**Quoted passage:**

Multimodal Analog Front-End Circuits for Wearable Healthcare
Simultaneous recordings of multiple physiological signals in a wearable form factor enables more easy and comprehensive assessment of one’s health condition. However, detecting low-amplitude, low-frequency physiological signals from multiple aggressors like noise, motion artifacts, and environmental interferences remains the great challenge in practice. This talk presents several recent examples of biopotential, bioimpedance and optical interface circuits, with focus on analog circuits techniques to optimize noise, input impedance, input dynamic range, and power consumption for wearable scenarios.
徐佳伟，复旦大学 Jiawei Xu received the M.Sc. and Ph.D. degrees in the Delft University of Technology, The Netherlands. From 2006 to 2018, he was with imec/Holst Centre, Eindhoven. In 2018, he joined Fudan University, Shanghai, China, as a faculty member. His research group works on integrated circuits for wearable and implantable medical devices, precision sensor interfaces, and battery power management. He is a TPC member of ISSCC and CICC, an Associate Editor for IEEE Transactions on VLSI Systems.

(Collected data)

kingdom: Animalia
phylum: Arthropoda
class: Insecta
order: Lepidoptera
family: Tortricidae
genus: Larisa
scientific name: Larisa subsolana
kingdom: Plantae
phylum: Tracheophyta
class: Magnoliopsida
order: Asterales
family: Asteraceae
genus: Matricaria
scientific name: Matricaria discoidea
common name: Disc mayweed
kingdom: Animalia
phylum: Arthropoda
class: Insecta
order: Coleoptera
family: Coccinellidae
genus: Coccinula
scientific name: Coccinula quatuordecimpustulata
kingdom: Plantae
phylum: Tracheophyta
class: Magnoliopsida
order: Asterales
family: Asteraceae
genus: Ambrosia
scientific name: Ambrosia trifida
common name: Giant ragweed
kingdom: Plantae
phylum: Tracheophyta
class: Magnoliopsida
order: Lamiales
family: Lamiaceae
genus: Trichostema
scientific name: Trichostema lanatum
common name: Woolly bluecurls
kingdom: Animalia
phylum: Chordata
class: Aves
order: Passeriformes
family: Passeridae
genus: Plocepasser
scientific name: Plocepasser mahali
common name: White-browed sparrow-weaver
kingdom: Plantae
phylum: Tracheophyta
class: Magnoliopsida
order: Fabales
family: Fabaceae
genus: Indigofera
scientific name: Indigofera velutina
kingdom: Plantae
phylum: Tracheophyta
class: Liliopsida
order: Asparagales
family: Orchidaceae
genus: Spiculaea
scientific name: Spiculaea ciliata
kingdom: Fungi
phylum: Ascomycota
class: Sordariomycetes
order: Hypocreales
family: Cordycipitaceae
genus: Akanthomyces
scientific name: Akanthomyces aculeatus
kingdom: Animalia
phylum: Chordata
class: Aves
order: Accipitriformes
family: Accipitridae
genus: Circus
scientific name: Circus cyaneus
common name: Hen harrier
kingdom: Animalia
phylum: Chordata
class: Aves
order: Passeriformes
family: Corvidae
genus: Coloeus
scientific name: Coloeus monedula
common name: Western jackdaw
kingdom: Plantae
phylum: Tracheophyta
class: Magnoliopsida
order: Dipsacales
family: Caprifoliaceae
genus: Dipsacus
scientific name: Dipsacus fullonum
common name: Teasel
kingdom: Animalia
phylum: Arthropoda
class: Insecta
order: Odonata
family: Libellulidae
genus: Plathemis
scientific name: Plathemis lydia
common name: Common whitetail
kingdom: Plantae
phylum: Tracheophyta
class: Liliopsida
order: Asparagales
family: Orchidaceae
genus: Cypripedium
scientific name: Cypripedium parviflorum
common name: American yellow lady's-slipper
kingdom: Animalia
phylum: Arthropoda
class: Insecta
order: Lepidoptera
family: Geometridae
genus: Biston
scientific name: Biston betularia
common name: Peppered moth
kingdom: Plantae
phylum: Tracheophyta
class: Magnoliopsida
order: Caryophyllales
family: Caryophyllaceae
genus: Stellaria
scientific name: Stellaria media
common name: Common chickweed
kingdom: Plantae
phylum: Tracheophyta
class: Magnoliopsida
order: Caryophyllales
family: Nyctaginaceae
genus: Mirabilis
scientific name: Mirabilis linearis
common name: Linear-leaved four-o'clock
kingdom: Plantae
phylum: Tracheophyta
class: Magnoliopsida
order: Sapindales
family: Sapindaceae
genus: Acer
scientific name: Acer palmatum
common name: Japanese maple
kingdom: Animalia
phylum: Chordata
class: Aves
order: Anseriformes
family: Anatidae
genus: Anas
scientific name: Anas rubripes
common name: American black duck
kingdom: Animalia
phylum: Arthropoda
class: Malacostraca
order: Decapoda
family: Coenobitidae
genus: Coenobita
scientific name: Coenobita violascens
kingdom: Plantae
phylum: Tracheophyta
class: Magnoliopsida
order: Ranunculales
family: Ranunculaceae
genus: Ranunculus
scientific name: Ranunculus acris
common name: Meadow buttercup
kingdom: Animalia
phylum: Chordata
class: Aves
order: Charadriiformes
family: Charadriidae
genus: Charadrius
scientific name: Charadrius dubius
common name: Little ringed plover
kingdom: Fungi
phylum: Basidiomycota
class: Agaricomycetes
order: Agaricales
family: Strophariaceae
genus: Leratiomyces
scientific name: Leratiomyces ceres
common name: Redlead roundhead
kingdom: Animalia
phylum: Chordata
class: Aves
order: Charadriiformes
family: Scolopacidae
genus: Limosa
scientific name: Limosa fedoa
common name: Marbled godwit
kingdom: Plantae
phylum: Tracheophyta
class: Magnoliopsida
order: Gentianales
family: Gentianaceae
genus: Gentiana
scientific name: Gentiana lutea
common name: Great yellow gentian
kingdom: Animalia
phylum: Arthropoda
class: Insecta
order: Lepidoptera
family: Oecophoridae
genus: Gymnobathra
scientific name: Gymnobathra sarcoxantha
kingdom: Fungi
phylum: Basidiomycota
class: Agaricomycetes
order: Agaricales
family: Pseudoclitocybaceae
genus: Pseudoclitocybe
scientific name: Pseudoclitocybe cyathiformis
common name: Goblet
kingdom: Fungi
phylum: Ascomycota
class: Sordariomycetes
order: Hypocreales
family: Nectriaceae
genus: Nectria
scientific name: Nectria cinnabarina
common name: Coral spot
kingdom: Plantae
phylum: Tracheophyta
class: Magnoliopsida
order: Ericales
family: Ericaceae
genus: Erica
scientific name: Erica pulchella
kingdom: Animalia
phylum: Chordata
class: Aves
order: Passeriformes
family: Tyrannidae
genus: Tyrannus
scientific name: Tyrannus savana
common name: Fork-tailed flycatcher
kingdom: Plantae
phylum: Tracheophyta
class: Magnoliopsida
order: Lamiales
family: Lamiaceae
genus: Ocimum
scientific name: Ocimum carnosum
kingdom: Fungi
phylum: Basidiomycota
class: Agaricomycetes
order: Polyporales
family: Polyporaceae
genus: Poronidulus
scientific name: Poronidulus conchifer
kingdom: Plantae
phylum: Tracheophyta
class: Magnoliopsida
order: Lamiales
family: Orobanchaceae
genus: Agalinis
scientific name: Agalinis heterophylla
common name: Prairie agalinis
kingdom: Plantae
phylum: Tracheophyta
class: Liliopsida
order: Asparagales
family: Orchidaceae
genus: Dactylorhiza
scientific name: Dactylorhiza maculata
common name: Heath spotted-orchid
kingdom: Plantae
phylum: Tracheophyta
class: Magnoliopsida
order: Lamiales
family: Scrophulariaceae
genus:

**Try it:**
Repeat everything in the talk abstract from "Multimodal Analog Front-End" down to "for wearable scenarios.". The records have no connection to the talk abstract.

**Exercise answer:**
Multimodal Analog Front-End Circuits for Wearable Healthcare
Simultaneous recordings of multiple physiological signals in a wearable form factor enables more easy and comprehensive assessment of one’s health condition. However, detecting low-amplitude, low-frequency physiological signals from multiple aggressors like noise, motion artifacts, and environmental interferences remains the great challenge in practice. This talk presents several recent examples of biopotential, bioimpedance and optical interface circuits, with focus on analog circuits techniques to optimize noise, input impedance, input dynamic range, and power consumption for wearable scenarios.